Gandhi and the Unspeakable: His Final Experiment with Truth
James W. Douglass
Orbis Books, 2012
168 pp., $24.00
Interview by John Wilson
Gandhi and the Unspeakable
A few weeks ago on Twitter, Jonathan Wilson-Hartgrove mentioned that he had an early candidate for Book of the Year: Gandhi and the Unspeakable: His Final Experiment with Truth, by James W. Douglass (Orbis). I sent Jonathan a message asking if he wanted to review the book for Books & Culture. Turned out he had already sent a review to Sojourners; that piece is now published (free registration required). Following is an email conversation with Jonathan about the book and why he regards it so highly.
Jonathan, what attracted your attention to this book in the first place?
In short, Jim Douglass. Leah and I met Jim on the way to Baghdad in 2003 and immediately knew we had met a saint. I am, of course, using "saint" in the common sense. He was one of those people who seemed to exude God's love. It was a tumultuous time to be in Baghdad, but being with Jim made us feel like, whatever happened, we were going to be OK. He made a deep impression on us.
When we got back from Baghdad, I picked up a few books Jim had written back in the '60s and '70s. They were books about Christian nonviolence that took seriously both theological conviction and practical application. I liked Jim as an author as much as I'd liked him as a person. I wrote to ask if he was still writing. Over the next several years, Jim introduced me to his meditation on what hope means in the face of the Unspeakable. I hadn't known Thomas Merton's notion of the Unspeakable, but it helped to name the forces I'd seen at work in Baghdad and in my neighborhood, in America's prisons and in our political systems. The people who help us to name the Unspeakable, Jim showed me, are the people who've followed Jesus' way of the cross to death, unveiling its power. They are, in Jim's words, "martyrs to the Unspeakable." So, this book on Gandhi is a deeply Christian reading of history. It is, I think, because Jim has a deeply Christian vision of the world.
Could you say more about what is meant by "the Unspeakable," and how Gandhi's story sheds light on this?
Merton wrote his Raids on the Unspeakable in the midst of the turmoil of the '60s. He was corresponding with friends around the world about the civil rights movement, the peace movement, the threat of nuclear disaster. He'd become a spiritual counselor to activists (including Jim Douglass). And yet, at the same time, Merton's superiors forbade him to write on political issues. In a fascinating way, this forced him to explore the spiritual dynamics of activism.
So, the notion of the "Unspeakable" emerges as a way of naming what can't be spoken—those powers that lurk in the silence, defying description and so paralyzing us all the more. Raids on the Unspeakable reads like an apocalypse. It's a prose poem, really. Out of context, it almost seems crazy. But it is a prayer at the heart of the world's dark night.

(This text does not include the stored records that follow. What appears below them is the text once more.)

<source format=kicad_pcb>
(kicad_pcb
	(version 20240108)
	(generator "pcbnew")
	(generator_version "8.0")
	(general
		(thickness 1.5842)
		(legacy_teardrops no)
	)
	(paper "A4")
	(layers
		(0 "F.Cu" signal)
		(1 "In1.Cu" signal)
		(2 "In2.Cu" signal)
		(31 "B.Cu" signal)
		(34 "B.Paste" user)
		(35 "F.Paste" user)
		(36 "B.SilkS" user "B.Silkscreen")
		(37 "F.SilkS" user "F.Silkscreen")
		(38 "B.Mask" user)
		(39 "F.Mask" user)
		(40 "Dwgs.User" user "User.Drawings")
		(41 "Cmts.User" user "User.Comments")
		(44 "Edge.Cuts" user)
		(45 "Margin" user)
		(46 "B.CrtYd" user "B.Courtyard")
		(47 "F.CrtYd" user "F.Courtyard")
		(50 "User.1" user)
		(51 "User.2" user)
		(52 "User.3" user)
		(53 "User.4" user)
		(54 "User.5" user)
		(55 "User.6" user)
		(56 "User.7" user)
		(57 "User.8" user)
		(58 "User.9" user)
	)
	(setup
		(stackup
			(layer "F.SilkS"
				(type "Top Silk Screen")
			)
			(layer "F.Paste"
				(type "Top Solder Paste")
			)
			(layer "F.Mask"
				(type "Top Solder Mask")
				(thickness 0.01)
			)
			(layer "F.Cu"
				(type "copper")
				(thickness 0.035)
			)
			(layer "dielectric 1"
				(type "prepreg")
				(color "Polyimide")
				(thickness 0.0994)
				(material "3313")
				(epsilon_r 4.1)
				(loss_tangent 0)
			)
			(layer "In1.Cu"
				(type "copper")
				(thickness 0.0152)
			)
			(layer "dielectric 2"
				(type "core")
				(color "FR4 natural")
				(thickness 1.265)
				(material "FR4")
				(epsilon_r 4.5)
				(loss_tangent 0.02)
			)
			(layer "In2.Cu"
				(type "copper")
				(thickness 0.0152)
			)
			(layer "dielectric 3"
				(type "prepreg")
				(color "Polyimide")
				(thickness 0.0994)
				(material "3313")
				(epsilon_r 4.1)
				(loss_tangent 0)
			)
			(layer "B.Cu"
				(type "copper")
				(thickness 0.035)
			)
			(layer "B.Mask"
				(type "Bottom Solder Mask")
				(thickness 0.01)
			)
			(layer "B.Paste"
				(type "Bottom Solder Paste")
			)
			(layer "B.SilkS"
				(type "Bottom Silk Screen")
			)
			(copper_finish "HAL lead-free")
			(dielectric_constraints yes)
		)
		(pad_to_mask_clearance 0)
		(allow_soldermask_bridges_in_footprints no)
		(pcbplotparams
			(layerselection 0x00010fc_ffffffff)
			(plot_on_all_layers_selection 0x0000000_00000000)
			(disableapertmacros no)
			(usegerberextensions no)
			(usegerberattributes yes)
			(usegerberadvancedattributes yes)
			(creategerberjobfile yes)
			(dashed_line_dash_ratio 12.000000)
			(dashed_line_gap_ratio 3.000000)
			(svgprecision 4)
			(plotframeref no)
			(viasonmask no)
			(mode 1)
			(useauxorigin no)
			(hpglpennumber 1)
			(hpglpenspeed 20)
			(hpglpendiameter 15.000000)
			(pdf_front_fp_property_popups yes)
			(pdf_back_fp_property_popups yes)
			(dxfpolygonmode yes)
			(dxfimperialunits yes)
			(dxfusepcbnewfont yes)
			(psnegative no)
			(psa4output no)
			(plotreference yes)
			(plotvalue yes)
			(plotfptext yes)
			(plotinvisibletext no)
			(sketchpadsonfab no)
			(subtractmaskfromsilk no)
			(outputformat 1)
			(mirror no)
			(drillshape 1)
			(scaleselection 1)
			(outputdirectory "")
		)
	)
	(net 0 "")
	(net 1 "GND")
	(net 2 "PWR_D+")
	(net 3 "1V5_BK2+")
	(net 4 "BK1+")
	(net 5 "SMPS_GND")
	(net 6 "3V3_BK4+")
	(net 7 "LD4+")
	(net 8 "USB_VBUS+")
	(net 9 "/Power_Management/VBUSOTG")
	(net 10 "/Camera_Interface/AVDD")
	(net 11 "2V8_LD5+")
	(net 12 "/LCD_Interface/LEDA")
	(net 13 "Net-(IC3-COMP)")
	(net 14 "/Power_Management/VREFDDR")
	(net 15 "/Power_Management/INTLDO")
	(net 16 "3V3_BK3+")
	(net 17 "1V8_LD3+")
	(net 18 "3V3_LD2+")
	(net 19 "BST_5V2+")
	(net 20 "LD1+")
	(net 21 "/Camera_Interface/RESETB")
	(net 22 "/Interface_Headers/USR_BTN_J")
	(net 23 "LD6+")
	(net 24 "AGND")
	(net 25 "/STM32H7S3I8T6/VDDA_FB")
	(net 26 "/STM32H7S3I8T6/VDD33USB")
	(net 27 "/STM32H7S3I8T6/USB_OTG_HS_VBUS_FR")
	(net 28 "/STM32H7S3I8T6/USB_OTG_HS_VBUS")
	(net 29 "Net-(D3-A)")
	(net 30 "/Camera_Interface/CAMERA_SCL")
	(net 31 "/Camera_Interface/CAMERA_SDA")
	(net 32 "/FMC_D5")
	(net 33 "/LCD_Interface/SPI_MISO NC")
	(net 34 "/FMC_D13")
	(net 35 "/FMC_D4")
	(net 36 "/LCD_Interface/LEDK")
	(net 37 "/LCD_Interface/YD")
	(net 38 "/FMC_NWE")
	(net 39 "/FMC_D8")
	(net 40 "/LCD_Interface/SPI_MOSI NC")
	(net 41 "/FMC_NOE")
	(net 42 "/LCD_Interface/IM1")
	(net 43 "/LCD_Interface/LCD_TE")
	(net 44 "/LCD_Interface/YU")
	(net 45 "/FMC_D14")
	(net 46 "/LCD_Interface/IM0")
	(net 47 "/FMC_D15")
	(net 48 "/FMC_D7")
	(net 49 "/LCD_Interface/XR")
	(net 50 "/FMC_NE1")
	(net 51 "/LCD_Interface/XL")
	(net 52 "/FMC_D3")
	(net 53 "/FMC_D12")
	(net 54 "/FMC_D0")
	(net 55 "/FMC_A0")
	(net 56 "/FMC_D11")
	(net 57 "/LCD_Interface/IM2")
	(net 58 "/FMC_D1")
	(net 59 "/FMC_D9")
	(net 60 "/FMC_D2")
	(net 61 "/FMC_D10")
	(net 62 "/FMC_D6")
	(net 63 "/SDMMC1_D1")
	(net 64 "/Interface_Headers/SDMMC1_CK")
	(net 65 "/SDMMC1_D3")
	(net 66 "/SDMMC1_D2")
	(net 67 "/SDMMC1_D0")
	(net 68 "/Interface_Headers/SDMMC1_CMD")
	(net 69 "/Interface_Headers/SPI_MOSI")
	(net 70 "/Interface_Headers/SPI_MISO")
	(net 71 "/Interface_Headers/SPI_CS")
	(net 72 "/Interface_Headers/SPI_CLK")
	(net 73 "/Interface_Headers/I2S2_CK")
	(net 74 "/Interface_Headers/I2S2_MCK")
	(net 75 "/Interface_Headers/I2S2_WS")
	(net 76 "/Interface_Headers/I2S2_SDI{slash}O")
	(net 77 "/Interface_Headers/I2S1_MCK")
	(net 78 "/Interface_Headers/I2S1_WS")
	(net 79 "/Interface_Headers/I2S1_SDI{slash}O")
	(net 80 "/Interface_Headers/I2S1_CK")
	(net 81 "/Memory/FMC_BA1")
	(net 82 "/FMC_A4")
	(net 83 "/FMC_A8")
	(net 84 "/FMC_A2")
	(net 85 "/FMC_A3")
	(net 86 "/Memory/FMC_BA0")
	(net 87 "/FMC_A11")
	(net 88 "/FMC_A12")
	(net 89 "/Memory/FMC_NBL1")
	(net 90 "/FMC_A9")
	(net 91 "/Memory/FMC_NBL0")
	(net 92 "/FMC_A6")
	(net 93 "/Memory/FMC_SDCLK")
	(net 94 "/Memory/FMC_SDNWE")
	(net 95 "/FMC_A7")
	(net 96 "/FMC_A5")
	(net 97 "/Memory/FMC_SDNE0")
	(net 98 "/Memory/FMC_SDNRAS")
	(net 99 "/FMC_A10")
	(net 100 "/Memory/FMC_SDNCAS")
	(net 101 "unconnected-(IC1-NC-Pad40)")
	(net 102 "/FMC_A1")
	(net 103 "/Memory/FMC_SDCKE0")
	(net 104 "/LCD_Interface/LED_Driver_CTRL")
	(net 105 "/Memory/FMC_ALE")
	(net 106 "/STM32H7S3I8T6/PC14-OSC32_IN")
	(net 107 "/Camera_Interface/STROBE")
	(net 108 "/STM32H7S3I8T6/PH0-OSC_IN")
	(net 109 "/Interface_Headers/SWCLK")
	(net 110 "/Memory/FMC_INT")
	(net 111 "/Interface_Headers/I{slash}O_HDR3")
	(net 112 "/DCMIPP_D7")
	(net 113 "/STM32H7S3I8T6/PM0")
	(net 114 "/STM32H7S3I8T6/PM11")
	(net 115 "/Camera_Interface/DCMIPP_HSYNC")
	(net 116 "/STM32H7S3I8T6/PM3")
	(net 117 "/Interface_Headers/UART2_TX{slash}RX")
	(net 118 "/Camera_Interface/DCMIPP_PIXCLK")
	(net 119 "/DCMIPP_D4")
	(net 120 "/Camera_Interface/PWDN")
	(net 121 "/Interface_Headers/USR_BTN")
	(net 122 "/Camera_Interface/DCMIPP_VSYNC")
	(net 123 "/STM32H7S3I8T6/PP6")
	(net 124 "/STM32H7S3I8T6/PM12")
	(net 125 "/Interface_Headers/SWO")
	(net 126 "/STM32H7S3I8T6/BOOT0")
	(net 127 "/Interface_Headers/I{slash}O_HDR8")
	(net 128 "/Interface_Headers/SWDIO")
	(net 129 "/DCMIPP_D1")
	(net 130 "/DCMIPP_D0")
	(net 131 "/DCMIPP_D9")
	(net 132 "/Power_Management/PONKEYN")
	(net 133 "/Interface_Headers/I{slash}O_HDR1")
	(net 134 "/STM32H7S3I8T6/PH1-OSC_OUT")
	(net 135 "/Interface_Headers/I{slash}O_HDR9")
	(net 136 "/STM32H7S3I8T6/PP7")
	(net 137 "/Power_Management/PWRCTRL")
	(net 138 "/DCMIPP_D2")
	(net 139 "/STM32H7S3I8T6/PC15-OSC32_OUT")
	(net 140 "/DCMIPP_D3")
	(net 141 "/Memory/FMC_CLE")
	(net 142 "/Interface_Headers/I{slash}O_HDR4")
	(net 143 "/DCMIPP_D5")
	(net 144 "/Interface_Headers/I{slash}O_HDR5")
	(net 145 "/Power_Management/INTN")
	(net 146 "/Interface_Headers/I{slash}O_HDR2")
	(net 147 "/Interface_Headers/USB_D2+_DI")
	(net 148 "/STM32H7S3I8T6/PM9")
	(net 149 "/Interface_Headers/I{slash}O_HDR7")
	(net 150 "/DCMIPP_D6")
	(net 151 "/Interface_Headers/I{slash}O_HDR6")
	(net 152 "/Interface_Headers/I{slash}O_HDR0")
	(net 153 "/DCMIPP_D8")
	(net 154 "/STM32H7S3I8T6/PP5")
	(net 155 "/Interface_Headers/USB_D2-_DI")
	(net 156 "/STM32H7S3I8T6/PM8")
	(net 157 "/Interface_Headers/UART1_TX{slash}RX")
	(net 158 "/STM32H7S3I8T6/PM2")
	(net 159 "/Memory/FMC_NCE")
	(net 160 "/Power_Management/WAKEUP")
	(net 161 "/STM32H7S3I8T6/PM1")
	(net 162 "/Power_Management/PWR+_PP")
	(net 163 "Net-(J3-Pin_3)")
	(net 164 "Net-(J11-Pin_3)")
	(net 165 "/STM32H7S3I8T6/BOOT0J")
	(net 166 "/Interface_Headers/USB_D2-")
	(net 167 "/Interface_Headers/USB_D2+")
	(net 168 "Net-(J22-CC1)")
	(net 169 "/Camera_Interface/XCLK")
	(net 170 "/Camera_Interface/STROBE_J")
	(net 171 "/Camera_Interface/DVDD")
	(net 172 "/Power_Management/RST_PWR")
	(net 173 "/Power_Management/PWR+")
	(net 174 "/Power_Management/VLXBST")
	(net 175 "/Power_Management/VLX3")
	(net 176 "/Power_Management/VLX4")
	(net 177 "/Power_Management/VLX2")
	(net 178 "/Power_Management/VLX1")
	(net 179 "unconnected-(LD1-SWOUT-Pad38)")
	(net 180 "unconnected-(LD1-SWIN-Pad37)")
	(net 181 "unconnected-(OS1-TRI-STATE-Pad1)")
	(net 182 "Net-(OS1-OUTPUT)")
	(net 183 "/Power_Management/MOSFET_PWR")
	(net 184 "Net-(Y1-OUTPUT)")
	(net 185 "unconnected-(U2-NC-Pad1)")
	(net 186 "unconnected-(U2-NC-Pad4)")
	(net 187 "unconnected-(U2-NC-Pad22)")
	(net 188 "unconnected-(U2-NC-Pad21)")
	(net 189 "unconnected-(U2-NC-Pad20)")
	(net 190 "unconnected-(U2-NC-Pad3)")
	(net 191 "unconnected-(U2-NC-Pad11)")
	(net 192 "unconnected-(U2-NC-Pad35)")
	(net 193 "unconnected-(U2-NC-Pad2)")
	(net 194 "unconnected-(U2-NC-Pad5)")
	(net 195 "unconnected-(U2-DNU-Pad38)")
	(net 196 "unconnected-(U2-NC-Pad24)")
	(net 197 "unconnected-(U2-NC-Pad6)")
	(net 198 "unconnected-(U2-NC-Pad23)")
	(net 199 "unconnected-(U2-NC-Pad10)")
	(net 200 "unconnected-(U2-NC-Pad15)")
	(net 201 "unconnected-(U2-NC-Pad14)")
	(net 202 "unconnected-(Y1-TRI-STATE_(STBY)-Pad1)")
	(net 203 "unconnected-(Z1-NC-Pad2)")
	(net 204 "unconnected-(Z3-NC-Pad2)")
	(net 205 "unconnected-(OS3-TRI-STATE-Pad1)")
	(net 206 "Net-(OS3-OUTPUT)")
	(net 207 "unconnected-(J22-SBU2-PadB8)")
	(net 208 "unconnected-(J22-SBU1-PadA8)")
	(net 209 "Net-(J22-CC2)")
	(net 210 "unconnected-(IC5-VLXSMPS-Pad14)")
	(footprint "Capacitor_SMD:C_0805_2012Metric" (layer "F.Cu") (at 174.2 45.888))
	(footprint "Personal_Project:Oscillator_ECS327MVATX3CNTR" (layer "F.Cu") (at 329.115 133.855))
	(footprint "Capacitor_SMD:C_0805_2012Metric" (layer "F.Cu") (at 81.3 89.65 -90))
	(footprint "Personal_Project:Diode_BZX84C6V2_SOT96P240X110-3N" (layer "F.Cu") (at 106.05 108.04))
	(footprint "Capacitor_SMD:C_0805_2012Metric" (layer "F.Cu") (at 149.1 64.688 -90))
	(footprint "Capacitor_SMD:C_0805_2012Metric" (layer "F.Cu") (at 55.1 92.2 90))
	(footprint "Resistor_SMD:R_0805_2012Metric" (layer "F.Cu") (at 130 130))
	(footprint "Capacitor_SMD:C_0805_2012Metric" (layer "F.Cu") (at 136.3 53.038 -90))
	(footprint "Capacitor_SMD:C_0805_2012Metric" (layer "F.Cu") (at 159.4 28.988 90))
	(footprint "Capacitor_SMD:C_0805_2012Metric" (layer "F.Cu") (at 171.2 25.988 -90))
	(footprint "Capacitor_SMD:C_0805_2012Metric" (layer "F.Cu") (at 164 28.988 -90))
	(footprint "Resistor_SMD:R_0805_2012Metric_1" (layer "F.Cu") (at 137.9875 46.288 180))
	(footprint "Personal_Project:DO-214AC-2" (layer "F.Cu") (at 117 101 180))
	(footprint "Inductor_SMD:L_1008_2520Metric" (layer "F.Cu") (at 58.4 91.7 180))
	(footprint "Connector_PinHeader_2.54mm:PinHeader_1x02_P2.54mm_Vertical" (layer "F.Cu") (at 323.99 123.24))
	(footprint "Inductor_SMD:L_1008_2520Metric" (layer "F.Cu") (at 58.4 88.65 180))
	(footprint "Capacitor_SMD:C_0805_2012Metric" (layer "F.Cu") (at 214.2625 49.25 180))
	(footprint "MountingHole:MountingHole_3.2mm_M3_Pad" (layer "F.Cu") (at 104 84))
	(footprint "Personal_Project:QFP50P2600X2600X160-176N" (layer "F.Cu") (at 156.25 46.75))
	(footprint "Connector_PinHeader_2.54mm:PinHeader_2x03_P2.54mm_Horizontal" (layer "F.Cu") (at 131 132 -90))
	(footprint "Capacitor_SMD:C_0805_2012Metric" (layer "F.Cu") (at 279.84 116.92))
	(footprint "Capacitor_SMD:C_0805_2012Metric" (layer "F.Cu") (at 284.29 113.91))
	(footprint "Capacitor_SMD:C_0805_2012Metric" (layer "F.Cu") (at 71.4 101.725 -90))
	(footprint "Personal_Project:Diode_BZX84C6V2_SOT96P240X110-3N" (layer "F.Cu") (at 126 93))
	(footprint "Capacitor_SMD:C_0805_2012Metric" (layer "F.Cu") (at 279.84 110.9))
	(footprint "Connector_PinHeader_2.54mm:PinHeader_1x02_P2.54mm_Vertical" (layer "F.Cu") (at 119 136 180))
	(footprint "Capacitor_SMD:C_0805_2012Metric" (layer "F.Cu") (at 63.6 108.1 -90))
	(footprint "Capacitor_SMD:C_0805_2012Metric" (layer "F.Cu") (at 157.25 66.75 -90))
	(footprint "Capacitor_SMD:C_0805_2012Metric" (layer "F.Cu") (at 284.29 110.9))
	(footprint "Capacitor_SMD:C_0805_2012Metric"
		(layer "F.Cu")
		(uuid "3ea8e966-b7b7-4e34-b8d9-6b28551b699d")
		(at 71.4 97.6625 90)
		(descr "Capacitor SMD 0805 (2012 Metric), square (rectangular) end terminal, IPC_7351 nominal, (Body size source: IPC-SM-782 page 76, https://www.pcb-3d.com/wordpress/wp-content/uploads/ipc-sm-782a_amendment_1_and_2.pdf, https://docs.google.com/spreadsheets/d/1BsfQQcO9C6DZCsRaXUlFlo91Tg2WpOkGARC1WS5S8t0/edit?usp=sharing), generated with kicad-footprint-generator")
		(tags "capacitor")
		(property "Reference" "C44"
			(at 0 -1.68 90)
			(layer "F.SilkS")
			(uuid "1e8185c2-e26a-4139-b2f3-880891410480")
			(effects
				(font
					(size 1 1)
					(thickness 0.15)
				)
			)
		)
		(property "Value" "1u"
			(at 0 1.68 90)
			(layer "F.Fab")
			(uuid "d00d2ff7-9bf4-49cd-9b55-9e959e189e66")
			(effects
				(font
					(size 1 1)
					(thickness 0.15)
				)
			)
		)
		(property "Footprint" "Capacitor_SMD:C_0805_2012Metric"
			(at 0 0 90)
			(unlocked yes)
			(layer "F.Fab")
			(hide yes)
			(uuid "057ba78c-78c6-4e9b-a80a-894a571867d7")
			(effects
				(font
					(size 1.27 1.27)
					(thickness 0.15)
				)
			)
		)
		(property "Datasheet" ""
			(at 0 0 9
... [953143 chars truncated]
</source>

In the midst of it, Merton names a bedrock truth: "Christian hope begins where every other truth stands frozen stiff before the power of the Unspeakable."

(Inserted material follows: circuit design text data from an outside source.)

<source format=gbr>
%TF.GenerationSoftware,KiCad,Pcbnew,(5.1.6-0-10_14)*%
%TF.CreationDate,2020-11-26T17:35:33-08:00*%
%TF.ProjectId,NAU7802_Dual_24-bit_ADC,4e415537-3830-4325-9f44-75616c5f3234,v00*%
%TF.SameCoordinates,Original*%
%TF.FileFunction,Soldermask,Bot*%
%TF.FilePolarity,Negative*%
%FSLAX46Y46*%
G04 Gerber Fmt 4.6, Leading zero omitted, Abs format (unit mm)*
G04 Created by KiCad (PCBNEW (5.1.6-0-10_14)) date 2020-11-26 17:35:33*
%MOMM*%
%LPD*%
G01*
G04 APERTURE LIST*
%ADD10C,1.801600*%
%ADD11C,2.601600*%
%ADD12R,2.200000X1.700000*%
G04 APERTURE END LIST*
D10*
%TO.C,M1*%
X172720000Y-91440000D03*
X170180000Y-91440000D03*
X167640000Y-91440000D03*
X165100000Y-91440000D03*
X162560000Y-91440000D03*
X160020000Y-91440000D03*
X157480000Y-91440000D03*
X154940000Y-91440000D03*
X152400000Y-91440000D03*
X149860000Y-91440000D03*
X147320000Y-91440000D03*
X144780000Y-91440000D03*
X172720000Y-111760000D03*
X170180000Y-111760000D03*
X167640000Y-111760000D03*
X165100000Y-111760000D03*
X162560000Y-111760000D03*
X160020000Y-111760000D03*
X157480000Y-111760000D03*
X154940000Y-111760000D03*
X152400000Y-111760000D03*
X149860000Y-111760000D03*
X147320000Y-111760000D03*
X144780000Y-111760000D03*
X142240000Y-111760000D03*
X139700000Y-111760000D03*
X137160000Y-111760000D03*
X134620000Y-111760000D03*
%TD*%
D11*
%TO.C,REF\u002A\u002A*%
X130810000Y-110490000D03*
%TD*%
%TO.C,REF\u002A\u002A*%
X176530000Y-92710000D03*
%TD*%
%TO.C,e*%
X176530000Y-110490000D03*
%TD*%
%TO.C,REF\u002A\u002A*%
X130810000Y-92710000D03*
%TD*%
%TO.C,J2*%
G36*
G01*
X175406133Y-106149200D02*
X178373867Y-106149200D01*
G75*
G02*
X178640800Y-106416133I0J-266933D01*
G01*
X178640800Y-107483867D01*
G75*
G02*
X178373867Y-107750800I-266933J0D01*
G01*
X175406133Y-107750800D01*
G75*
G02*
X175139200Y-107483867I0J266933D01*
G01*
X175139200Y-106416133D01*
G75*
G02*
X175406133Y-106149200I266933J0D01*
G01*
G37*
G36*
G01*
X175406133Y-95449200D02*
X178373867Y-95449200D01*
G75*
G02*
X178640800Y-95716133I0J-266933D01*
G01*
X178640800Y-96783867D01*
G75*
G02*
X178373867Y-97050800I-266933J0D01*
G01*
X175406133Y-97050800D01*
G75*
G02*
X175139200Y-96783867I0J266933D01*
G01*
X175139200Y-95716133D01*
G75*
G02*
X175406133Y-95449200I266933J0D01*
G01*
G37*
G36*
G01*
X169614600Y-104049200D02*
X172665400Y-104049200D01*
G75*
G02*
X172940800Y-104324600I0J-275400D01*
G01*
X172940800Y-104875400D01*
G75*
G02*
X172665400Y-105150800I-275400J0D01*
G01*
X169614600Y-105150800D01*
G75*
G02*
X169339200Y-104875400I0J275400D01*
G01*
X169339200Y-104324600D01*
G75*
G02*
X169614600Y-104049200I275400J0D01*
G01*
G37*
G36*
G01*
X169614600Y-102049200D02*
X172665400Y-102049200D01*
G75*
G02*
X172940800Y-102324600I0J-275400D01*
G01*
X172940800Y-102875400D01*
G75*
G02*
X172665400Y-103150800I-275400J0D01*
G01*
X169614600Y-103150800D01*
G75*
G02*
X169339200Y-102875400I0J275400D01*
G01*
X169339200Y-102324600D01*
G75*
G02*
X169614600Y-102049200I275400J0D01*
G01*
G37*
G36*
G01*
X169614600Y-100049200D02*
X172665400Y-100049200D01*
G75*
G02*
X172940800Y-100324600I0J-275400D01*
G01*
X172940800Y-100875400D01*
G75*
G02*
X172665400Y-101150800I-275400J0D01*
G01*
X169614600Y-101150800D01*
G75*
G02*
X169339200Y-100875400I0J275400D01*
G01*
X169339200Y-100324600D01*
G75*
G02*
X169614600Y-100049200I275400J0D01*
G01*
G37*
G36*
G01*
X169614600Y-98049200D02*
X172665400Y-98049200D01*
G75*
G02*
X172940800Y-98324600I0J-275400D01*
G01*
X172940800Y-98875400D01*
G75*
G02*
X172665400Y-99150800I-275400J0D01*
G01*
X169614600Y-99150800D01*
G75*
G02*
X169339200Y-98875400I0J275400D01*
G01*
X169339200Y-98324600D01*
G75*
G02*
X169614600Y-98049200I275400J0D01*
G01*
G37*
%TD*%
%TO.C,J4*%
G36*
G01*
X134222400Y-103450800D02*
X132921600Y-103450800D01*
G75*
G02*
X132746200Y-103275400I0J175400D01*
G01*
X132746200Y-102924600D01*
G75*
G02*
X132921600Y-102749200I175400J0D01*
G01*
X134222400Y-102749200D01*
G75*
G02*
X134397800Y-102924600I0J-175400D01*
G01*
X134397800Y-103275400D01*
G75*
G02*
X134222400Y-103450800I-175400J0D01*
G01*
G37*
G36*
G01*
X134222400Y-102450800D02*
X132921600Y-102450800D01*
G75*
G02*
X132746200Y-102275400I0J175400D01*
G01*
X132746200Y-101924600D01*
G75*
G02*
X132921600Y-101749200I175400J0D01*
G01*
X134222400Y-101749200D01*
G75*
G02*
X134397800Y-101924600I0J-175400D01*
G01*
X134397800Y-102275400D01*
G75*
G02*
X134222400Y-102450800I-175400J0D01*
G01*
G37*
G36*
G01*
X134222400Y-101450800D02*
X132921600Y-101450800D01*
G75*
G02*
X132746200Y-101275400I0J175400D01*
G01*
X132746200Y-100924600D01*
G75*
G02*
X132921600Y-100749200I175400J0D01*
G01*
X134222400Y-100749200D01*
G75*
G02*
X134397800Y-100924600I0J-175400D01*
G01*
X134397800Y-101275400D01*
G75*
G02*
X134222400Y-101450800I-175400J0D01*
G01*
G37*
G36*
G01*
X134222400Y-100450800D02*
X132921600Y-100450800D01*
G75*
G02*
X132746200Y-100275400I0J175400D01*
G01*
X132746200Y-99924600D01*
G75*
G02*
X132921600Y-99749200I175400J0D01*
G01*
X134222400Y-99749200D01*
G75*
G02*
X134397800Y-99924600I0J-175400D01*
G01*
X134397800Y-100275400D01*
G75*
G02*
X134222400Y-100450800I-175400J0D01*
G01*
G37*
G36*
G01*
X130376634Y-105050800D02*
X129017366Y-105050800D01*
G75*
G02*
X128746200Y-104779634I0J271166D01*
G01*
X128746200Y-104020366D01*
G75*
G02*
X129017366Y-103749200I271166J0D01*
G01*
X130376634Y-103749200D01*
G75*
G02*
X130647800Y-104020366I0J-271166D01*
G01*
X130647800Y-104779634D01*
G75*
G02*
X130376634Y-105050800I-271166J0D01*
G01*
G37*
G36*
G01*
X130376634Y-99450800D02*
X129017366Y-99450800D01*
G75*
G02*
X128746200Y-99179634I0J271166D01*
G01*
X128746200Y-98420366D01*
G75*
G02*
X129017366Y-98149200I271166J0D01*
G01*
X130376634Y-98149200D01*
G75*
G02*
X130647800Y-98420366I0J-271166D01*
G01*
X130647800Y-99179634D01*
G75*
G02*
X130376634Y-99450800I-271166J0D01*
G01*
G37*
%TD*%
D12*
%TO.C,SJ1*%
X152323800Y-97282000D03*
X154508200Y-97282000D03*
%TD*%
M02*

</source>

As a leader of the Catholic peace movement, Jim understood the importance of this hope. His book Resistance and Contemplation invited the movement to hold onto Christian hope, even as it was unraveling in so many ways. It's an important book. But even more important, Jim kept this hope alive in his life and work. He cultivated a practice of radical gospel nonviolence. This practice, more than anything, is what brought Jim back to Gandhi over and again.
What's fascinating, looking back, is that Merton's contemplative confrontation with the Unspeakable brought him to Gandhi as well. When he was working on Raids on the Unspeakable, he was also editing a collection of Gandhi's writings, poring over the extensive collections of a man who, like himself, wrote almost every day of his adult life. What Merton did in an anthology, Jim has done in a fascinating biography—to hold Gandhi's witness up as a mysterious icon of Christian hope vis à vis the Unspeakable.
From what you've said so far, a reader might not guess that more than half of the text of Douglass' short book is given to the central section, "Gandhi and His Assassins." In no small part, this is a detective story, akin to Douglass' previous book, JFK and the Unspeakable, offering a revisionist account of Gandhi's assassination. How does this project connect with the theme of the Unspeakable, and to what extent does a reader's reception of Douglass' book stand or fall with his narrative of state-sponsored murder?
Jim's first book on JFK was a book that almost never saw the light of day. Despite the fact that it was thoroughly researched for over a decade and skillfully crafted as a riveting tale, it faced the simple challenge you're suggesting: the synopsis sounded like another conspiracy theory. And conspiracy theories are, by definition, bad history.